• **Extracted records**:
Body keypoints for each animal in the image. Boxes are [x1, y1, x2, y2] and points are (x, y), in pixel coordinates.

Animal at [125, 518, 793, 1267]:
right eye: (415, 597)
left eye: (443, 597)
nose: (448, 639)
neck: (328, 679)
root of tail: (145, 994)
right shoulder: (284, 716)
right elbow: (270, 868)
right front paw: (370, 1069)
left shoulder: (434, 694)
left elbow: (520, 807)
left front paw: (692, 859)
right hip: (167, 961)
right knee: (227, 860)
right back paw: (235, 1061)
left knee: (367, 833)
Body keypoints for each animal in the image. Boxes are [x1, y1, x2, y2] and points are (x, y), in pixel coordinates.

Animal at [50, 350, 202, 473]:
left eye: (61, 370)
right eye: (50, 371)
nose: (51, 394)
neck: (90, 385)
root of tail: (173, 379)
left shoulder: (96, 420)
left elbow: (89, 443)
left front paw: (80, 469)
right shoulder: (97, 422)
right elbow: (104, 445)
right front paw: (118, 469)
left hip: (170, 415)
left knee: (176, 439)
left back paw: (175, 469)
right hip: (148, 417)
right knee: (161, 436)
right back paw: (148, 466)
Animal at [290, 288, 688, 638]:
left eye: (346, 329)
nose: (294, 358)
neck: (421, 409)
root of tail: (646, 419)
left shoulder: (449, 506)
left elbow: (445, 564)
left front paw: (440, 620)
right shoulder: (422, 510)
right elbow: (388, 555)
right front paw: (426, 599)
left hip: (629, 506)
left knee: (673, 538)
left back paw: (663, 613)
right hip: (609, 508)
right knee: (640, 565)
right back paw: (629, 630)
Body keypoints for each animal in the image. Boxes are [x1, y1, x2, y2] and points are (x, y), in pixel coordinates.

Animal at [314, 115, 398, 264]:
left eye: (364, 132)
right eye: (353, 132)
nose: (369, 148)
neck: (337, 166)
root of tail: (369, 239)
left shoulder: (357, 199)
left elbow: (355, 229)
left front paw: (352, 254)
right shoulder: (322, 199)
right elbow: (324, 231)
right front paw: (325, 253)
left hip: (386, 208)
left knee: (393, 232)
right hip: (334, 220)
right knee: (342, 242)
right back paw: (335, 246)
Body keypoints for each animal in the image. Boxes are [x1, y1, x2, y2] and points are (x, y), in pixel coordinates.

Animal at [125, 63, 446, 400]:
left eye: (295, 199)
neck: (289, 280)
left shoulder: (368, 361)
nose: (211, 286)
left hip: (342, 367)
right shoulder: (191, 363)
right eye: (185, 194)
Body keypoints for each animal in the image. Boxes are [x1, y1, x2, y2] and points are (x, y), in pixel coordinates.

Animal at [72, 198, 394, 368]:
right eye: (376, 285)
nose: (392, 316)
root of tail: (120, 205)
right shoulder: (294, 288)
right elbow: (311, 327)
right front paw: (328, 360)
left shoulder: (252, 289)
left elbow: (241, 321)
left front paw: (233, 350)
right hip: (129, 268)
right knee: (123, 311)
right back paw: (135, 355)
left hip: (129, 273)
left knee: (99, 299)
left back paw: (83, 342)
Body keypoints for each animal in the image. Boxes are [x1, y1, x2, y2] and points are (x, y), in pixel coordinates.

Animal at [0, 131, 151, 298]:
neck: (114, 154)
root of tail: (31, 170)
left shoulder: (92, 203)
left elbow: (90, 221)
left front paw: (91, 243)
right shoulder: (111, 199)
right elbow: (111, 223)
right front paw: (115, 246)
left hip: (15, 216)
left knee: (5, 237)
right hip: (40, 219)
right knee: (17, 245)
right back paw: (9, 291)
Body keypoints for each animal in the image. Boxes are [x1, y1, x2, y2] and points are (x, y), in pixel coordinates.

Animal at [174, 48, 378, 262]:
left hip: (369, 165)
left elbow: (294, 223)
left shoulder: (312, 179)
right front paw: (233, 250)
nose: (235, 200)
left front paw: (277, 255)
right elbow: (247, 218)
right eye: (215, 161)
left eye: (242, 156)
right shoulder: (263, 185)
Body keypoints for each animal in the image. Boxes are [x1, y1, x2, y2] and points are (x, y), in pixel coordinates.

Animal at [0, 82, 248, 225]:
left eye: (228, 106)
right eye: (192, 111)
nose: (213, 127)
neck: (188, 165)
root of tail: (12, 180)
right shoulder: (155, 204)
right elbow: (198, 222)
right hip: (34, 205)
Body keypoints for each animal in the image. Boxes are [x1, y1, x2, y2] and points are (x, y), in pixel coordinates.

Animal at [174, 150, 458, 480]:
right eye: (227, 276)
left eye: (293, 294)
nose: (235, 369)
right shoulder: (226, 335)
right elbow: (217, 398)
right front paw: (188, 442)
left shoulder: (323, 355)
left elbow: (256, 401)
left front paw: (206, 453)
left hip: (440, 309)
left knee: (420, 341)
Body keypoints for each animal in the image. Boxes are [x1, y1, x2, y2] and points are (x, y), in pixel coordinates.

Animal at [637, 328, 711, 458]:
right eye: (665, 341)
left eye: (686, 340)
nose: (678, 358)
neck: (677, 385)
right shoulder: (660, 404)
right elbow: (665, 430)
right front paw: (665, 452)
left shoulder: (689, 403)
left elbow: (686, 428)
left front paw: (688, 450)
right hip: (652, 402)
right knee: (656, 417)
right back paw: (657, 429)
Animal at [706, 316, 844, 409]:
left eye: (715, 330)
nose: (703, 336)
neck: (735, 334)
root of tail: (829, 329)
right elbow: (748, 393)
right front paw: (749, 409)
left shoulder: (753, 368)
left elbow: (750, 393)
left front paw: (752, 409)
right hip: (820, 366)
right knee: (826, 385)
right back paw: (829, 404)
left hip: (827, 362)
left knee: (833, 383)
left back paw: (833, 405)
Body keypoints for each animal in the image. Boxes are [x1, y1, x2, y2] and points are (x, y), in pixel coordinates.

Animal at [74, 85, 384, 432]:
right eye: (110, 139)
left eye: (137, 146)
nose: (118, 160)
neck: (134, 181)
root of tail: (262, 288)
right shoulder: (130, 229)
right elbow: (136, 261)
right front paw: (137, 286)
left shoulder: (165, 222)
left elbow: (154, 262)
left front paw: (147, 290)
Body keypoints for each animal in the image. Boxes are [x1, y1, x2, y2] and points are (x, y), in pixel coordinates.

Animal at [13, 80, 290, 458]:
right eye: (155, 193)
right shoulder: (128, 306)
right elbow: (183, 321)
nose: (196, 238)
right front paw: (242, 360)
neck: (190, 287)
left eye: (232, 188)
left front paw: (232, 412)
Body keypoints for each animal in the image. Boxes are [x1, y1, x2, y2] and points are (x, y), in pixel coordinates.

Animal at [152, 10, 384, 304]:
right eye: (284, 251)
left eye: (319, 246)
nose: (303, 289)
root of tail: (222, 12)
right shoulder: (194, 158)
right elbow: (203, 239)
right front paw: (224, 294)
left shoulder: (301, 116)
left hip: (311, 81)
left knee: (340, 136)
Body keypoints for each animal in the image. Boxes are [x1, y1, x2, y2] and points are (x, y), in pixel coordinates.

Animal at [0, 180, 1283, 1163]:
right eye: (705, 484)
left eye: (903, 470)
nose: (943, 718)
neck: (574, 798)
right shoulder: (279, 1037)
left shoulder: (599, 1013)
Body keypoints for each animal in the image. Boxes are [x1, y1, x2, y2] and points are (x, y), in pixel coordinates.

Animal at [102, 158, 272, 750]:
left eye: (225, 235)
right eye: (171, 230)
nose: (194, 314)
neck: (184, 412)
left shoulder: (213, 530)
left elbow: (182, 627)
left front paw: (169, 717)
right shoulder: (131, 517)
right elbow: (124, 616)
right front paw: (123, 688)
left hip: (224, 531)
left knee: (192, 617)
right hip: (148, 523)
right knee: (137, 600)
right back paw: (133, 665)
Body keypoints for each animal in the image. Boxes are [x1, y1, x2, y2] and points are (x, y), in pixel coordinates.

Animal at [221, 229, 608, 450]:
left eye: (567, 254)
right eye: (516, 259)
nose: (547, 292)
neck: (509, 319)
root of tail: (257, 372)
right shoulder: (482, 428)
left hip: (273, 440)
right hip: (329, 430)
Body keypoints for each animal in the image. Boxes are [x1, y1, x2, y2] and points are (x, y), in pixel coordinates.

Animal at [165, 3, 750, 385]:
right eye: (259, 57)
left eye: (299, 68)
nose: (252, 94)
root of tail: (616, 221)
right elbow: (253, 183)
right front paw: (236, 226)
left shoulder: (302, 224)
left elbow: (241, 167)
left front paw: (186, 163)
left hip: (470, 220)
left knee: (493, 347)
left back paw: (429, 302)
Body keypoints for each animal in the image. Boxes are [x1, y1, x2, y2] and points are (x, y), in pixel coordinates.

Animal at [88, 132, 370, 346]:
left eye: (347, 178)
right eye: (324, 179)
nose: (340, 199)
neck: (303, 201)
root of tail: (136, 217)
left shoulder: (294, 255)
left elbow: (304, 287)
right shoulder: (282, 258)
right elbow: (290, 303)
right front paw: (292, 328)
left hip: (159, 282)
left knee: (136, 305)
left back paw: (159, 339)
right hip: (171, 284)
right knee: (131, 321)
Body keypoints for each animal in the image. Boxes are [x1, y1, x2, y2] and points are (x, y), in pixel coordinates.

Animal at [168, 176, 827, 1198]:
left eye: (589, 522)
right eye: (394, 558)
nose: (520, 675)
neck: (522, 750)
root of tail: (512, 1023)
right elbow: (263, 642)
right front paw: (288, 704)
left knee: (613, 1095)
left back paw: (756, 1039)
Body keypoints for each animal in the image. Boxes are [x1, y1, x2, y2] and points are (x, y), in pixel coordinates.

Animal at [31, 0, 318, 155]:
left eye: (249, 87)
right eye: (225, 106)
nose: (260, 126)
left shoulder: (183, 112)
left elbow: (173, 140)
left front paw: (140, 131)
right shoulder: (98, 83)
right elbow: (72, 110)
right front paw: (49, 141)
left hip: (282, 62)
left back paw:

• **What to do**: Copy out the entries exactly. Begin at the first line and end with the line that has "neck: (337, 166)".

• **Exercise answer**:
Body keypoints for each animal in the image. Boxes are [x1, y1, x2, y2] and points are (x, y), in pixel coordinates.

Animal at [125, 518, 793, 1267]:
right eye: (415, 597)
left eye: (443, 597)
nose: (448, 639)
neck: (328, 679)
root of tail: (145, 994)
right shoulder: (284, 716)
right elbow: (270, 868)
right front paw: (370, 1069)
left shoulder: (434, 694)
left elbow: (520, 807)
left front paw: (692, 859)
right hip: (167, 961)
right knee: (227, 860)
right back paw: (235, 1061)
left knee: (367, 833)
Body keypoints for each animal in the image. Boxes are [x1, y1, x2, y2] and points are (x, y), in pixel coordinates.

Animal at [50, 350, 202, 473]:
left eye: (61, 370)
right eye: (50, 371)
nose: (51, 394)
neck: (90, 385)
root of tail: (173, 379)
left shoulder: (96, 420)
left elbow: (89, 443)
left front paw: (80, 469)
right shoulder: (97, 422)
right elbow: (104, 445)
right front paw: (118, 469)
left hip: (170, 415)
left knee: (176, 439)
left back paw: (175, 469)
right hip: (148, 417)
right knee: (161, 436)
right back paw: (148, 466)
Animal at [290, 288, 688, 638]:
left eye: (346, 329)
nose: (294, 358)
neck: (421, 409)
root of tail: (646, 419)
left shoulder: (449, 506)
left elbow: (445, 564)
left front paw: (440, 620)
right shoulder: (422, 510)
right elbow: (388, 555)
right front paw: (426, 599)
left hip: (629, 506)
left knee: (673, 538)
left back paw: (663, 613)
right hip: (609, 508)
right knee: (640, 565)
right back paw: (629, 630)
Body keypoints for each animal in the image. Boxes are [x1, y1, x2, y2] and points are (x, y), in pixel coordinates.

Animal at [314, 115, 398, 264]:
left eye: (364, 132)
right eye: (353, 132)
nose: (369, 148)
neck: (337, 166)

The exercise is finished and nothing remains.